- _YOUR INSTRUCTIONS_: Among the lines below, tally those that hold "FourInARow". Return the number and nothing more.

- _Stored data entries_:
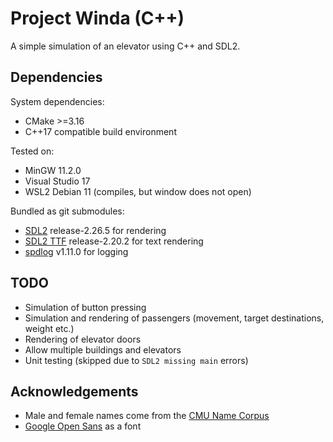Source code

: # Project Winda (C++)

A simple simulation of an elevator using C++ and SDL2.

## Dependencies

System dependencies:

- CMake >=3.16
- C++17 compatible build environment

Tested on:
- MinGW 11.2.0
- Visual Studio 17
- WSL2 Debian 11 (compiles, but window does not open)

Bundled as git submodules:

- [SDL2](https://github.com/libsdl-org/SDL) release-2.26.5 for rendering
- [SDL2 TTF](https://github.com/libsdl-org/SDL_ttf) release-2.20.2 for text rendering
- [spdlog](https://github.com/gabime/spdlog) v1.11.0 for logging

## TODO

- Simulation of button pressing
- Simulation and rendering of passengers (movement, target destinations, weight etc.)
- Rendering of elevator doors
- Allow multiple buildings and elevators
- Unit testing (skipped due to `SDL2 missing main` errors)

## Acknowledgements

- Male and female names come from
  the [CMU Name Corpus](https://www.cs.cmu.edu/Groups/AI/util/areas/nlp/corpora/names/0.html)
- [Google Open Sans](https://fonts.google.com/specimen/Open+Sans) as a font
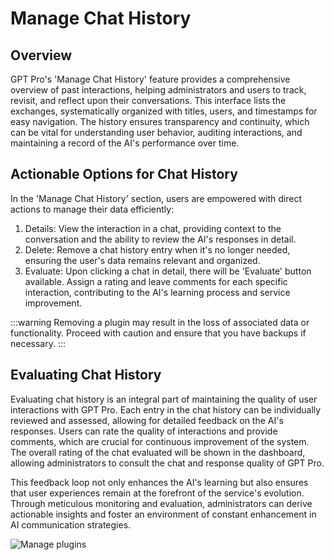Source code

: # Manage Chat History

## Overview

GPT Pro's 'Manage Chat History' feature provides a comprehensive overview of past interactions, helping administrators and users to track, revisit, and reflect upon their conversations. This interface lists the exchanges, systematically organized with titles, users, and timestamps for easy navigation. The history ensures transparency and continuity, which can be vital for understanding user behavior, auditing interactions, and maintaining a record of the AI's performance over time.



## Actionable Options for Chat History

In the 'Manage Chat History' section, users are empowered with direct actions to manage their data efficiently:

1. Details: View the interaction in a chat, providing context to the conversation and the ability to review the AI's responses in detail.
2. Delete: Remove a chat history entry when it's no longer needed, ensuring the user's data remains relevant and organized.
3. Evaluate: Upon clicking a chat in detail, there will be 'Evaluate' button available. Assign a rating and leave comments for each specific interaction, contributing to the AI's learning process and service improvement.

:::warning
Removing a plugin may result in the loss of associated data or functionality. Proceed with caution and ensure that you have backups if necessary.
:::

## Evaluating Chat History

Evaluating chat history is an integral part of maintaining the quality of user interactions with GPT Pro. Each entry in the chat history can be individually reviewed and assessed, allowing for detailed feedback on the AI's responses. Users can rate the quality of interactions and provide comments, which are crucial for continuous improvement of the system. The overall rating of the chat evaluated will be shown in the dashboard, allowing administrators to consult the chat and response quality of GPT Pro.

This feedback loop not only enhances the AI's learning but also ensures that user experiences remain at the forefront of the service's evolution. Through meticulous monitoring and evaluation, administrators can derive actionable insights and foster an environment of constant enhancement in AI communication strategies.

![Manage plugins](/assets/img/gpt/plugins.png)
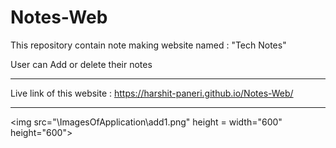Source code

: # Notes-Web
This repository contain note making website named : "Tech Notes" 


User can Add or delete their notes
__________________________________________________
Live link of this website : https://harshit-paneri.github.io/Notes-Web/
__________________________________________________
<img src="\ImagesOfApplication\add1.png" height = width="600" height="600">
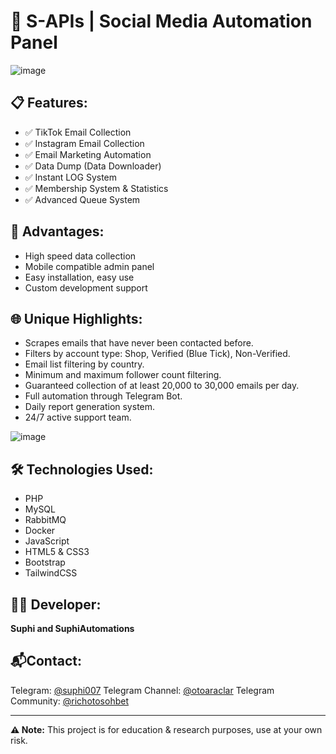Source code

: 
# 🚀 S-APIs | Social Media Automation Panel

![image](https://github.com/user-attachments/assets/6426c806-6ffb-484e-95b3-58848d3e87ab)


## 📋 Features:

* ✅ TikTok Email Collection
* ✅ Instagram Email Collection
* ✅ Email Marketing Automation
* ✅ Data Dump (Data Downloader)
* ✅ Instant LOG System
* ✅ Membership System & Statistics
* ✅ Advanced Queue System

## 🎯 Advantages:

* High speed data collection
* Mobile compatible admin panel
* Easy installation, easy use
* Custom development support

## 🌐 Unique Highlights:

* Scrapes emails that have never been contacted before.
* Filters by account type: Shop, Verified (Blue Tick), Non-Verified.
* Email list filtering by country.
* Minimum and maximum follower count filtering.
* Guaranteed collection of at least 20,000 to 30,000 emails per day.
* Full automation through Telegram Bot.
* Daily report generation system.
* 24/7 active support team.

![image](https://github.com/user-attachments/assets/a7510362-ff7b-470c-8936-e4f8271dce4a)


## 🛠️ Technologies Used:

* PHP
* MySQL
* RabbitMQ
* Docker
* JavaScript
* HTML5 & CSS3
* Bootstrap
* TailwindCSS

## 👨‍💻 Developer:

**Suphi and SuphiAutomations**

## 📬Contact:

Telegram: [@suphi007](https://t.me/suphi007)
Telegram Channel: [@otoaraclar](https://t.me/otoaraclar)
Telegram Community: [@richotosohbet](https://t.me/richotosohbet)

---

**⚠️ Note:** This project is for education & research purposes, use at your own risk.
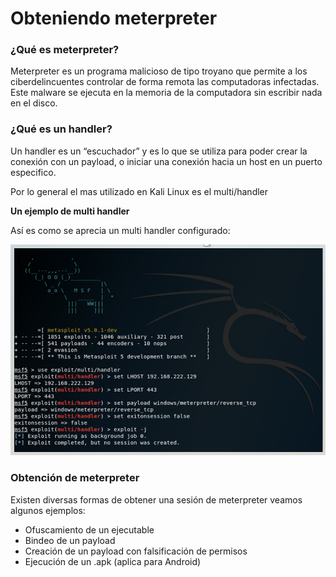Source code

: # Obteniendo meterpreter
### ¿Qué es meterpreter?

Meterpreter es un programa malicioso de tipo troyano que permite a los ciberdelincuentes controlar de forma remota las computadoras infectadas. Este malware se ejecuta en la memoria de la computadora sin escribir nada en el disco.

### ¿Qué es un handler?
Un handler es un “escuchador” y es lo que se utiliza para poder crear la conexión con un payload, o iniciar una conexión hacia un host  en un puerto especifico.

Por lo general el mas utilizado en Kali Linux es el multi/handler

**Un ejemplo de multi handler**

Así es como se aprecia un multi handler configurado:

![](Pic/1.png)

### Obtención de meterpreter
Existen diversas formas de obtener una sesión de meterpreter veamos algunos ejemplos:

* Ofuscamiento de un ejecutable
* Bindeo de un payload
* Creación de un payload con falsificación de permisos
* Ejecución de un .apk (aplica para Android)




















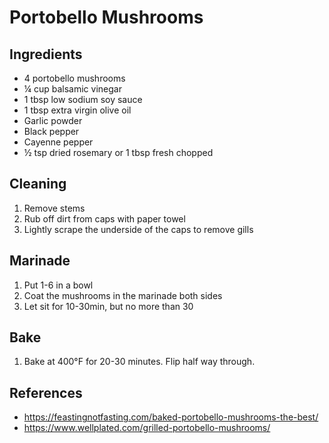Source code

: # Portobello Mushrooms

## Ingredients
- 4 portobello mushrooms
- ¼ cup balsamic vinegar
- 1 tbsp low sodium soy sauce
- 1 tbsp extra virgin olive oil
- Garlic powder
- Black pepper
- Cayenne pepper
- ½ tsp dried rosemary or 1 tbsp fresh chopped

## Cleaning
1. Remove stems
2. Rub off dirt from caps with paper towel
3. Lightly scrape the underside of the caps to remove gills

## Marinade
1. Put 1-6 in a bowl
2. Coat the mushrooms in the marinade both sides
3. Let sit for 10-30min, but no more than 30

## Bake
1. Bake at 400°F for 20-30 minutes. Flip half way through.

## References
- https://feastingnotfasting.com/baked-portobello-mushrooms-the-best/
- https://www.wellplated.com/grilled-portobello-mushrooms/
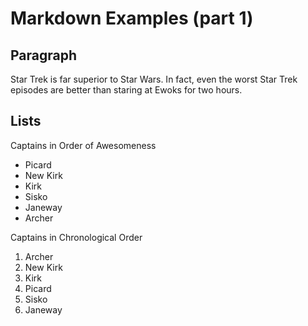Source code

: # Markdown Examples (part 1)

## Paragraph

Star Trek is far superior to Star Wars. In fact, even the worst Star Trek episodes are better than staring at Ewoks for two hours.

## Lists

Captains in Order of Awesomeness

* Picard
* New Kirk
* Kirk
* Sisko
* Janeway
* Archer

Captains in Chronological Order

1. Archer
2. New Kirk
3. Kirk
4. Picard
5. Sisko
6. Janeway
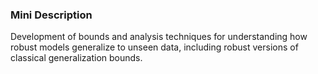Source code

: ### Mini Description

Development of bounds and analysis techniques for understanding how robust models generalize to unseen data, including robust versions of classical generalization bounds.
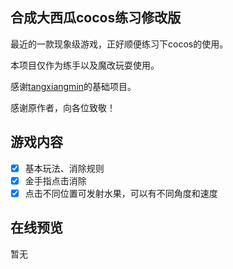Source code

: ## 合成大西瓜cocos练习修改版
最近的一款现象级游戏，正好顺便练习下cocos的使用。

本项目仅作为练手以及魔改玩耍使用。

感谢[tangxiangmin](https://github.com/tangxiangmin/cocos-big-watermelon)的基础项目。

感谢原作者，向各位致敬！

## 游戏内容
- [x] 基本玩法、消除规则
- [x] 金手指点击消除
- [x] 点击不同位置可发射水果，可以有不同角度和速度

## 在线预览
暂无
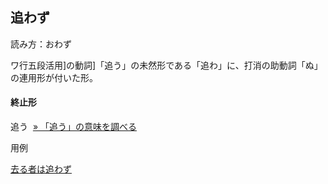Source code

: 追わず
---

読み方：おわず  
  
ワ行五段活用]の動詞]「追う」の未然形である「追わ」に、打消の助動詞「ぬ」の連用形が付いた形。  
  

#### 終止形
追う  [» 「追う」の意味を調べる](おう（追う／逐う）)

  

用例

[去る者は追わず](https://www.weblio.jp/content/%E5%8E%BB%E3%82%8B%E8%80%85%E3%81%AF%E8%BF%BD%E3%82%8F%E3%81%9A "去る者は追わず")
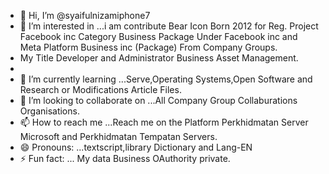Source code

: - 👋 Hi, I’m @syaifulnizamiphone7 
- 👀 I’m interested in ...i am contribute Bear Icon Born 2012 for Reg. Project Facebook inc Category Business Package Under Facebook inc and Meta Platform Business inc (Package) From Company Groups.
- My Title Developer and Administrator Business Asset Management.
- 
- 🌱 I’m currently learning ...Serve,Operating Systems,Open Software and Research or Modifications Article Files.
- 💞️ I’m looking to collaborate on ...All Company Group Collaburations Organisations.
- 📫 How to reach me ...Reach me on the Platform Perkhidmatan Server Microsoft and Perkhidmatan Tempatan Servers.
- 😄 Pronouns: ...textscript,library Dictionary and Lang-EN
- ⚡ Fun fact: ...
My data Business OAuthority private.
<!---
syaifulnizamiphone7/syaifulnizamiphone7 is a ✨ special ✨ repository because its `README.md` (this file) appears on your GitHub profile.
You can click the Preview link to take a look at your changes.
--->
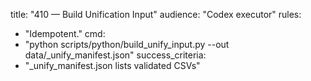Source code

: title: "410 — Build Unification Input"
audience: "Codex executor"
rules:
  - "Idempotent."
cmd:
  - "python scripts/python/build_unify_input.py --out data/_unify_manifest.json"
success_criteria:
  - "_unify_manifest.json lists validated CSVs"
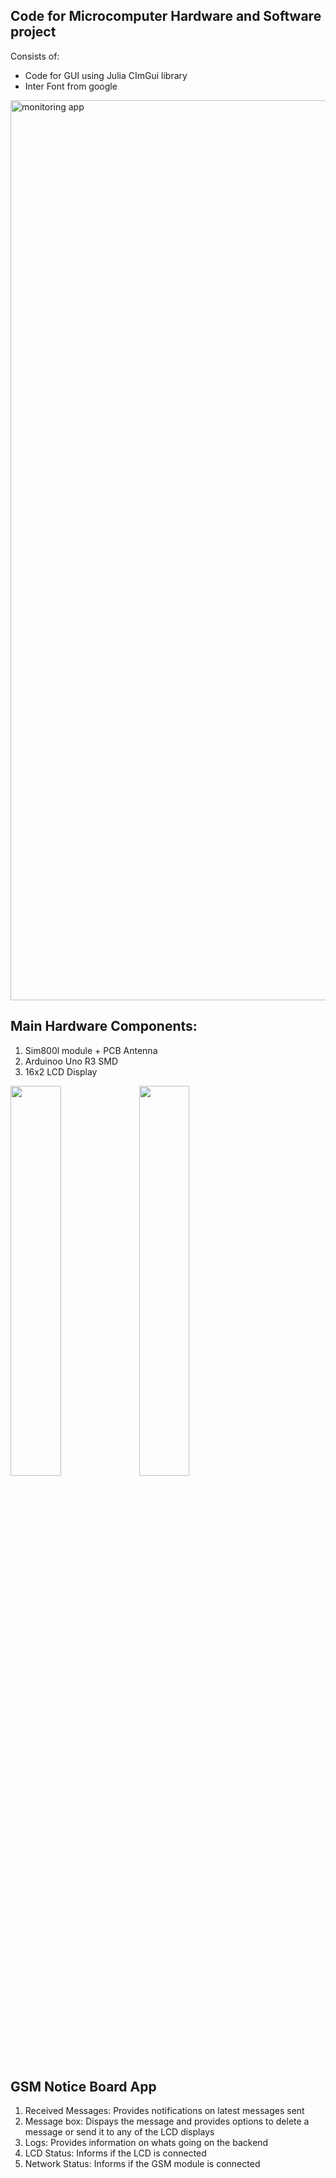## Code for Microcomputer Hardware and Software project

Consists of:
- Code for GUI using Julia CImGui library
- Inter Font from google

<img width="1440" alt="monitoring app" src="https://github.com/davidAdeshinaArungbemi/GSM-Notice-Board-Monitoring-App/assets/105245707/5638c13c-dd6c-4763-85f3-7d36917757b3">


## Main Hardware Components:
1. Sim800l module + PCB Antenna
3. Arduinoo Uno R3 SMD
4. 16x2 LCD Display


<p float="left">
  <img src="https://github.com/davidAdeshinaArungbemi/GSM-Notice-Board-Monitoring-App/assets/105245707/c83a23ba-52e1-40b6-bc4b-3a6f63756c36" width=40%>
  <img src="https://github.com/davidAdeshinaArungbemi/GSM-Notice-Board-Monitoring-App/assets/105245707/ac8fd682-3836-4767-a1e4-55186e5fbdf5" width=40%>
</p>

## GSM Notice Board App
1. Received Messages: Provides notifications on latest messages sent
2. Message box: Dispays the message and provides options to delete a message or send it to any of the LCD displays
3. Logs: Provides information on whats going on the backend
4. LCD Status: Informs if the LCD is connected
5. Network Status: Informs if the GSM module is connected
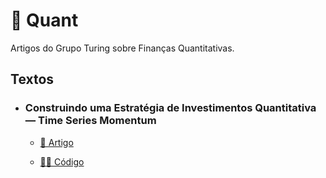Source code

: # 💸 Quant

Artigos do Grupo Turing sobre Finanças Quantitativas.

## Textos

- ### Construindo uma Estratégia de Investimentos Quantitativa — Time Series Momentum
  - [📑 Artigo](https://medium.com/turing-talks/construindo-uma-estrat%C3%A9gia-de-investimentos-quantitativa-time-series-momentum-7e60a40636bd)

  - [👩‍💻 Código](https://github.com/GrupoTuring/Momentum)

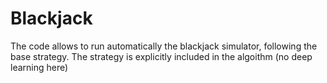 # Blackjack
The code allows to run automatically the blackjack simulator, following the base strategy.
The strategy is explicitly included in the algoithm (no deep learning here)
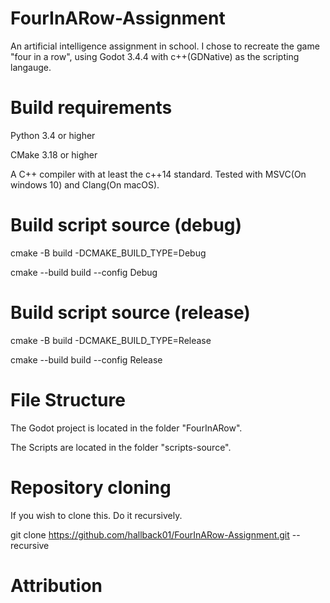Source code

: # FourInARow-Assignment
An artificial intelligence assignment in school. I chose to recreate the game "four in a row", using Godot 3.4.4 with c++(GDNative) as the scripting langauge.

# Build requirements
Python 3.4 or higher

CMake 3.18 or higher

A C++ compiler with at least the c++14 standard. Tested with MSVC(On windows 10) and Clang(On macOS).

# Build script source (debug)
cmake -B build -DCMAKE_BUILD_TYPE=Debug

cmake --build build --config Debug

# Build script source (release)
cmake -B build -DCMAKE_BUILD_TYPE=Release

cmake --build build --config Release

# File Structure
The Godot project is located in the folder "FourInARow".

The Scripts are located in the folder "scripts-source".

# Repository cloning
If you wish to clone this. Do it recursively.

git clone https://github.com/hallback01/FourInARow-Assignment.git --recursive

# Attribution
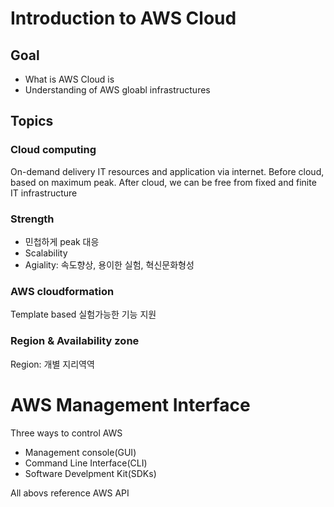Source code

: # Introduction to AWS Cloud
## Goal
* What is AWS Cloud is
* Understanding of AWS gloabl infrastructures

## Topics
### Cloud computing
On-demand delivery IT resources and application via internet.
Before cloud, based on maximum peak.
After cloud, we can be free from fixed and finite IT infrastructure

### Strength
* 민첩하게 peak 대응
* Scalability
* Agiality: 속도향상, 용이한 실험, 혁신문화형성

### AWS cloudformation
Template based 실험가능한 기능 지원

### Region & Availability zone
Region: 개별 지리역역

# AWS Management Interface
Three ways to control AWS
* Management console(GUI)
* Command Line Interface(CLI)
* Software Develpment Kit(SDKs)

All abovs reference AWS API
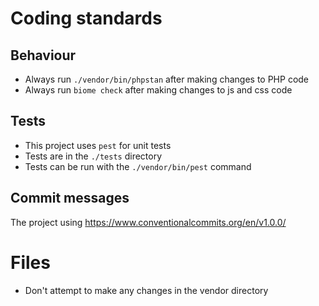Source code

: # Coding standards

## Behaviour

* Always run `./vendor/bin/phpstan` after making changes to PHP code
* Always run `biome check` after making changes to js and css code

## Tests

* This project uses `pest` for unit tests
* Tests are in the `./tests` directory
* Tests can be run with the `./vendor/bin/pest` command

## Commit messages

The project using https://www.conventionalcommits.org/en/v1.0.0/

# Files

* Don't attempt to make any changes in the vendor directory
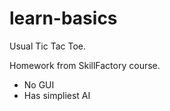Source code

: # learn-basics
Usual Tic Tac Toe.

Homework from SkillFactory course.
  * No GUI
  * Has simpliest AI
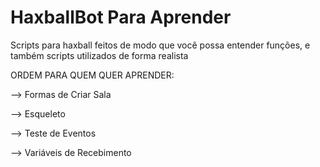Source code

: # HaxballBot Para Aprender
Scripts para haxball feitos de modo que você possa entender funções, e também scripts utilizados de forma realista

ORDEM PARA QUEM QUER APRENDER:

--> Formas de Criar Sala

--> Esqueleto

--> Teste de Eventos

--> Variáveis de Recebimento
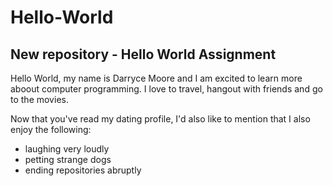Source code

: # Hello-World
## New repository - Hello World Assignment 
Hello World, my name is Darryce Moore and I am
excited to learn more aboout computer programming. I
love to travel, hangout with friends and go to the movies. 

Now that you've read my dating profile, I'd also like to mention that
I also enjoy the following:
- laughing very loudly
- petting strange dogs
- ending repositories abruptly 
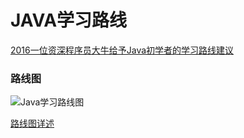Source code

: # JAVA学习路线

[2016一位资深程序员大牛给予Java初学者的学习路线建议](https://blog.csdn.net/u014209975/article/details/52447556)

### 路线图

![Java学习路线图](/path/to/img.jpg "Java学习路线图")

[路线图详述](https://blog.csdn.net/qq_27026603/article/details/65946662)


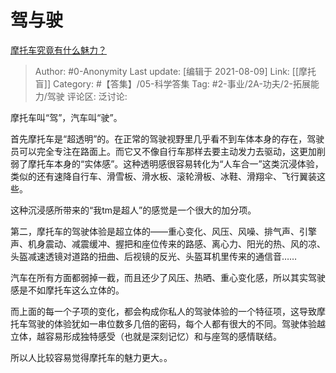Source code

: # 驾与驶
[摩托车究竟有什么魅力？](https://www.zhihu.com/question/291321344/answer/1489860068)

> Author: #0-Anonymity
> Last update: [编辑于 2021-08-09]
> Link: [[摩托盲]]
> Category: #【答集】/05-科学答集
> Tag: #2-事业/2A-功夫/2-拓展能力/驾驶 
> 评论区:
> 泛讨论:

摩托车叫“驾”，汽车叫“驶”。

首先摩托车是“超透明”的。在正常的驾驶视野里几乎看不到车体本身的存在，驾驶员可以完全专注在路面上。而它又不像自行车那样去要主动发力去驱动，这更加削弱了摩托车本身的“实体感”。这种透明感很容易转化为“人车合一”这类沉浸体验，类似的还有速降自行车、滑雪板、滑水板、滚轮滑板、冰鞋、滑翔伞、飞行翼装这些。

这种沉浸感所带来的“我tm是超人”的感觉是一个很大的加分项。

第二，摩托车的驾驶体验是超立体的——重心变化、风压、风噪、排气声、引擎声、机身震动、减震缓冲、握把和座位传来的路感、离心力、阳光的热、风的凉、头盔减速透镜对道路的扭曲、后视镜的反光、头盔耳机里传来的通信音……

汽车在所有方面都弱掉一截，而且还少了风压、热晒、重心变化感，所以其实驾驶感是不如摩托车这么立体的。

而上面的每一个子项的变化，都会构成你私人的驾驶体验的一个特征项，这导致摩托车驾驶的体验犹如一串位数多几倍的密码，每个人都有很大的不同。驾驶体验越立体，越容易形成独特感受（也就是深刻记忆）和与座驾的感情联结。

所以人比较容易觉得摩托车的魅力更大。。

- _EXERCISE SOLUTION_: 3